A rental truck company charges $25 to rent a truck, then $1.25 for every mile it is driven. The situation can be expressed as C=1.25m+25 , where C is the total cost to rent the truck and m is the miles driven. If you plot points on the linear function, which of the following would appear?(1 point)
Responses
(2,22.5) and (4,20)
left parenthesis 2,22.5 right parenthesis and left parenthesis 4 comma 20 right parenthesis
(2,2.5) and (4,5)
left parenthesis 2 comma 2.5 right parenthesis and left parenthesis 4 comma 5 right parenthesis
(30,4) and (35,8)
left parenthesis 30 comma 4 right parenthesis and left parenthesis 35 comma 8 right parenthesis
(4,30) and (8,35)
left parenthesis 4 comma 30 right parenthesis and left parenthesis 8 comma 35 right parenthesis
In the given situation, the linear function is expressed as C=1.25m+25. To plot points on this function, we can choose any values for m and calculate the corresponding values of C. let's consider the options.
(2,22.5) and (4,20):
For m = 2, C = 1.25(2) + 25 = 22.5, which matches the given point (2,22.5).
For m = 4, C = 1.25(4) + 25 = 30, which does not match the given point (4,20).
Therefore, this option is incorrect.
(2,2.5) and (4,5):
For m = 2, C = 1.25(2) + 25 = 27.5, which does not match the given point (2,2.5).
For m = 4, C = 1.25(4) + 25 = 30, which does not match the given point (4,5).

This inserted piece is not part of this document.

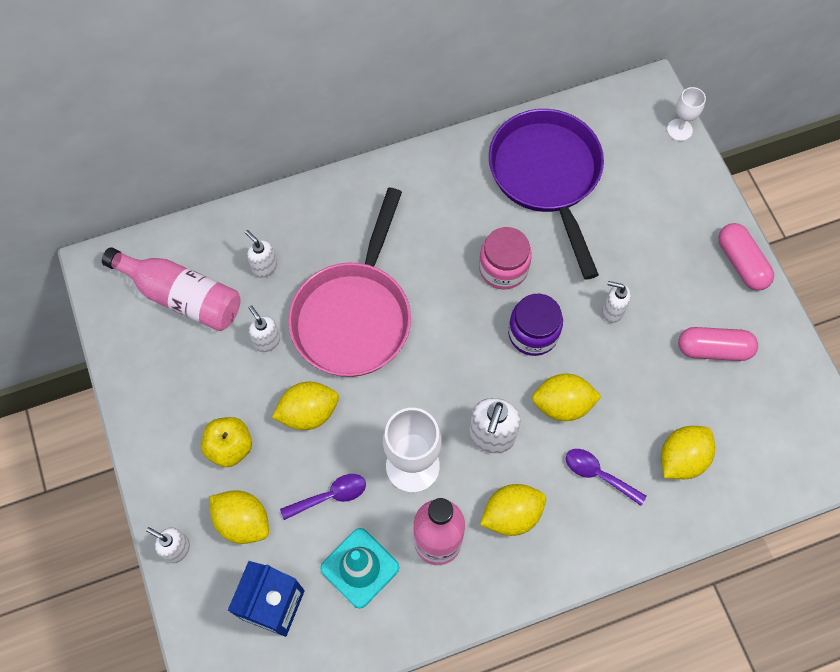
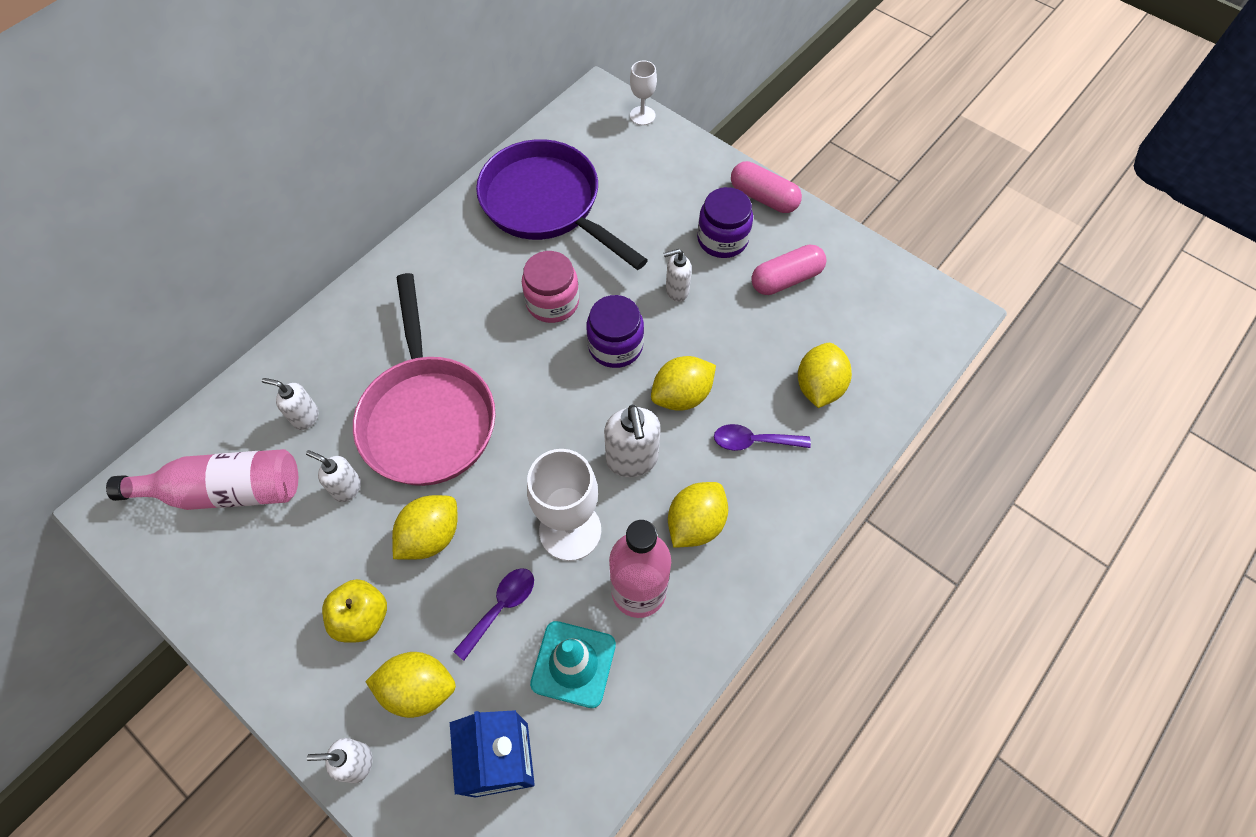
camera: 30 degrees left, 5 degrees down
(680, 284) = (722, 239): none -> purple jar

Therefore, this option is incorrect.
(30,4) and (35,8):
For m = 30, C = 1.25(30) + 25 = 62.5, which does not match the given point (30,4).
For m = 35, C = 1.25(35) + 25 = 64.375, which does not match the given point (35,8).
Therefore, this option is incorrect.
(4,30) and (8,35):
For m = 4, C = 1.25(4) + 25 = 30, which matches the given point (4,30).
For m = 8, C = 1.25(8) + 25 = 35, which matches the given point (8,35).
Therefore, this is the correct option.
So, it can be concluded that the points (4,30) and (8,35) would appear on the linear function.